■ Problem set:
• a. According to the movie duos thread, how many movies must a pair have made together to qualify?
• b. Please sum up the movie duos thread in two sentences.

■ Text block:
##########

# Favorite Movie Duos



## Pyotr (Feb 26, 2013)

What is your favorite movie duo?

They must have made at least seven movies together so that leaves out such luminaries as William Shatner/Leonard Nimoy (six) , Mel Gibson/Danny Glover (four) and many others, including all in the 21st century. I'm sure I missed some so there's the "other" option. Feel free to offer more duos that I missed even if they are not your favorites. Remember though, they must have appeared in seven or more together.


----------



## GreenMamba (Oct 14, 2012)

Forgot Woody and Mia.

Regardless, I like Lemmon and Matthau.


----------



## Antiquarian (Apr 29, 2014)

Myrna Loy and William Powell in the Thin Man series. They had good chemistry.


----------



## Pyotr (Feb 26, 2013)

GreenMamba said:


> Forgot Woody and Mia.
> 
> .....


Sorry, those two didn't make the cut. They only appeared in six movies together, but Woody Allen directed another six with her in.

There is hope, they are still both alive.

Starring Woody Allen & Mia Farrow
Zelig
Broadway Danny Rose
Hannah and Her Sisters
Crimes and Misdemeanors
Shadows and Fog
Husbands and Wives

Woody Allen only directed
The Purple Rose of Cairo 
Radio Days
September
Another Woman
New York Stories
Widows' Peak

----------------------------


----------



## GreenMamba (Oct 14, 2012)

Pyotr said:


> Sorry, those two didn't make the cut. They only appeared in six movies together, but Woody Allen directed another six with her in.
> 
> There is hope, they are still both alive.
> 
> ...


Woody was definitely in New York Stories.


----------



## Guest (Aug 10, 2015)

Stan n Babe for me.


----------



## elgar's ghost (Aug 8, 2010)




----------



## TxllxT (Mar 2, 2011)

*Louis de Funès & André Bourvil*


----------



## breakup (Jul 8, 2015)

Antiquarian said:


> Myrna Loy and William Powell in the Thin Man series. They had good chemistry.


 They were really good together.

Rathbone and Bruce were possibly the worst ever, since they didn't do Holmes accurately. Watson was never meant to be comic relief for Holmes.


----------



## breakup (Jul 8, 2015)

GreenMamba said:


> Forgot Woody and Mia.


 Anything with Woody Allen in it has got to be at the bottom of the list.

##########

■ Provided information:
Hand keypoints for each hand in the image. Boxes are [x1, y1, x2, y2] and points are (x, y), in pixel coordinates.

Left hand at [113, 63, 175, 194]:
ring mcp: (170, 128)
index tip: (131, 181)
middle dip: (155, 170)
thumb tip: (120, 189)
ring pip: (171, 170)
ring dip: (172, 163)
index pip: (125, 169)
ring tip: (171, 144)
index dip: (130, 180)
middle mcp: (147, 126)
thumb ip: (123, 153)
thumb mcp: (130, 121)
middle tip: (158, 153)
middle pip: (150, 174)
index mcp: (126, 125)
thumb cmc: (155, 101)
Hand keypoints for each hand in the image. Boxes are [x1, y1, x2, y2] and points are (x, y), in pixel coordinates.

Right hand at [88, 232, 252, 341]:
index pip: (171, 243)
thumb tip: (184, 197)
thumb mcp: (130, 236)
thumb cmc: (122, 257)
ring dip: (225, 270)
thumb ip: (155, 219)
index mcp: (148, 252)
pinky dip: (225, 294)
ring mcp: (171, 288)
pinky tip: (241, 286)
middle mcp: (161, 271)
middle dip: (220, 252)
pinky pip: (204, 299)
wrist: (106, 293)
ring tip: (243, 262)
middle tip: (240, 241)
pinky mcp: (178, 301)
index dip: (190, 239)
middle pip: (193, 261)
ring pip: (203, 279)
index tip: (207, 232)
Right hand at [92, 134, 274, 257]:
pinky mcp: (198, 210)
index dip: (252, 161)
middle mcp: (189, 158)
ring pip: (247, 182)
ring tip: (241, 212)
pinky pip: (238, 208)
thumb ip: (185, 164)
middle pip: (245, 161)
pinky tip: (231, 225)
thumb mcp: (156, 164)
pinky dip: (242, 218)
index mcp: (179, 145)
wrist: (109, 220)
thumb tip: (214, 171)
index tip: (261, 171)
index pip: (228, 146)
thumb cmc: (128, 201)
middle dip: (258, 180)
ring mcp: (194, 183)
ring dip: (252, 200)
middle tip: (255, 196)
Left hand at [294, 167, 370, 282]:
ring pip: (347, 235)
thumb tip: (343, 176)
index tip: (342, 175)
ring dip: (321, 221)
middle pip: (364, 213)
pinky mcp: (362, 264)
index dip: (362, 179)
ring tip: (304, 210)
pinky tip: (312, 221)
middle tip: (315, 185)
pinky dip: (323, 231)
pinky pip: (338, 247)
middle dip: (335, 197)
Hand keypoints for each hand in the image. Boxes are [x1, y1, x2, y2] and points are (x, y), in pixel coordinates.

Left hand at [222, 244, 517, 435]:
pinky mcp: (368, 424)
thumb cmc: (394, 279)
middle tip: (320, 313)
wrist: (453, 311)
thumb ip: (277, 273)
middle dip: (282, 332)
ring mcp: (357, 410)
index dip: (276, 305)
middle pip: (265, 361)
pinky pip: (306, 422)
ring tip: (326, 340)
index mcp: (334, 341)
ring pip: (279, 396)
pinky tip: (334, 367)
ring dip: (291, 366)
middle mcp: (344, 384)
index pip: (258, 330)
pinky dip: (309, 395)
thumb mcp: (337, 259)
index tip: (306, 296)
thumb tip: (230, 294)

##########

■ Answers for the tasks:
• a. At least seven.

• b. The thread asks for favorite movie duos who appeared together in at least seven movies, and replies name pairs such as Lemmon and Matthau, Myrna Loy and William Powell, and Louis de Funès and André Bourvil. Woody Allen and Mia Farrow are ruled out because they starred together in only six movies, and one reply calls Rathbone and Bruce possibly the worst ever for not doing Holmes accurately.